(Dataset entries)

===

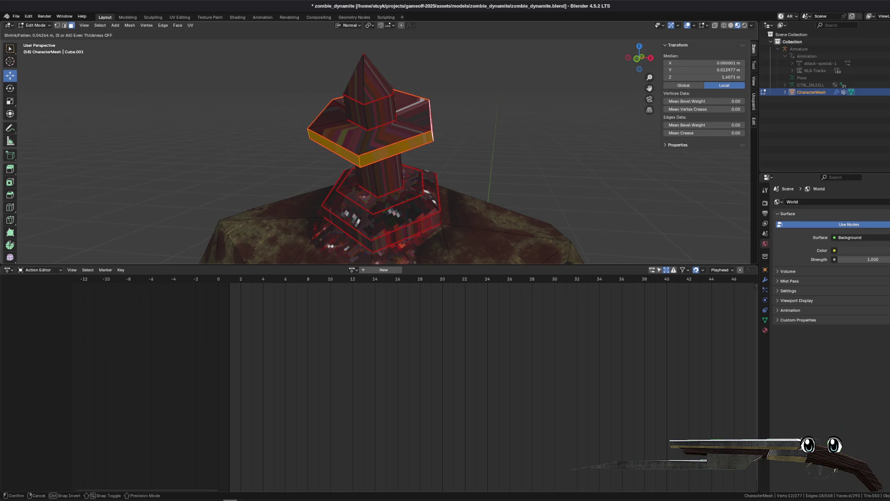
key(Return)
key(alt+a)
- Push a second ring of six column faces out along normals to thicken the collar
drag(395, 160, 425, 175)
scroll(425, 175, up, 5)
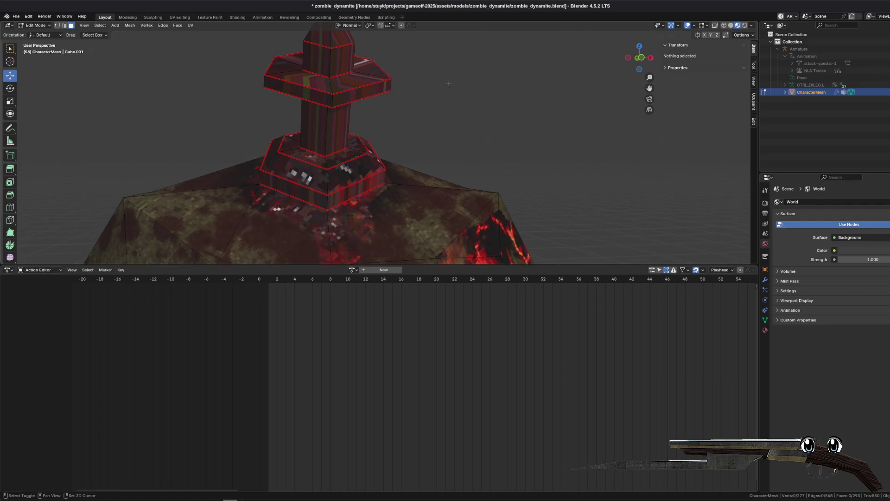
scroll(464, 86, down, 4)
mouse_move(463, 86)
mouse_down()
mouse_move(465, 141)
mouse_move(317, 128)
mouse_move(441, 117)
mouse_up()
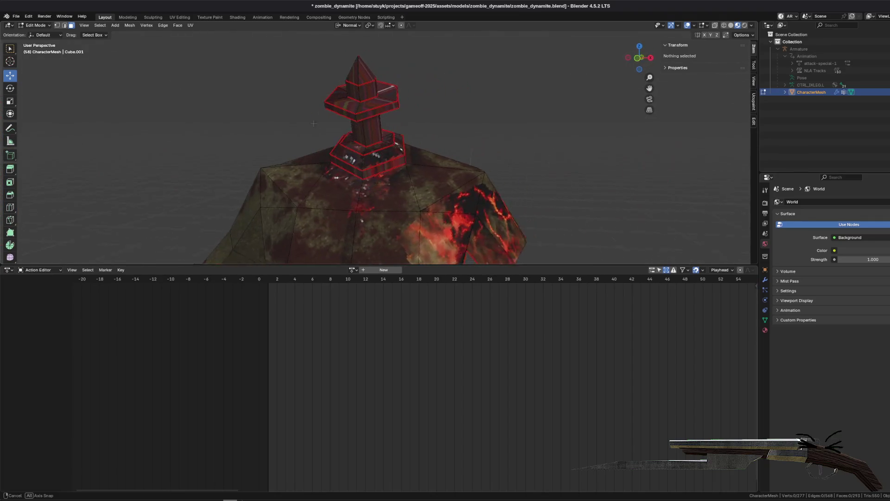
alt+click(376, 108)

===

Quote exactly, and only, the lines from the one containing "scroll(425, 175, up, 5)" through the last line of the records above, both included; leave out any pictures.

• **SOLUTION TO THIS PROBLEM**:
scroll(425, 175, up, 5)
scroll(464, 86, down, 4)
mouse_move(463, 86)
mouse_down()
mouse_move(465, 141)
mouse_move(317, 128)
mouse_move(441, 117)
mouse_up()
alt+click(376, 108)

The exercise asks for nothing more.